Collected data
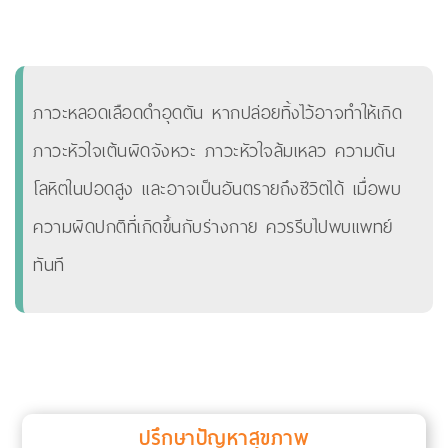
ภาวะหลอดเลือดดำอุดตัน หากปล่อยทิ้งไว้อาจทำให้เกิด
ภาวะหัวใจเต้นผิดจังหวะ ภาวะหัวใจล้มเหลว ความดัน
โลหิตในปอดสูง และอาจเป็นอันตรายถึงชีวิตได้ เมื่อพบ
ความผิดปกติที่เกิดขึ้นกับร่างกาย ควรรีบไปพบแพทย์
ทันที
ปรึกษาปัญหาสุขภาพ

Task requirements
Taking the line with "ความผิดปกติที่" as the first, copy every line through the end of the entries above exactly, with no others.

Task solution
ความผิดปกติที่เกิดขึ้นกับร่างกาย ควรรีบไปพบแพทย์
ทันที
ปรึกษาปัญหาสุขภาพ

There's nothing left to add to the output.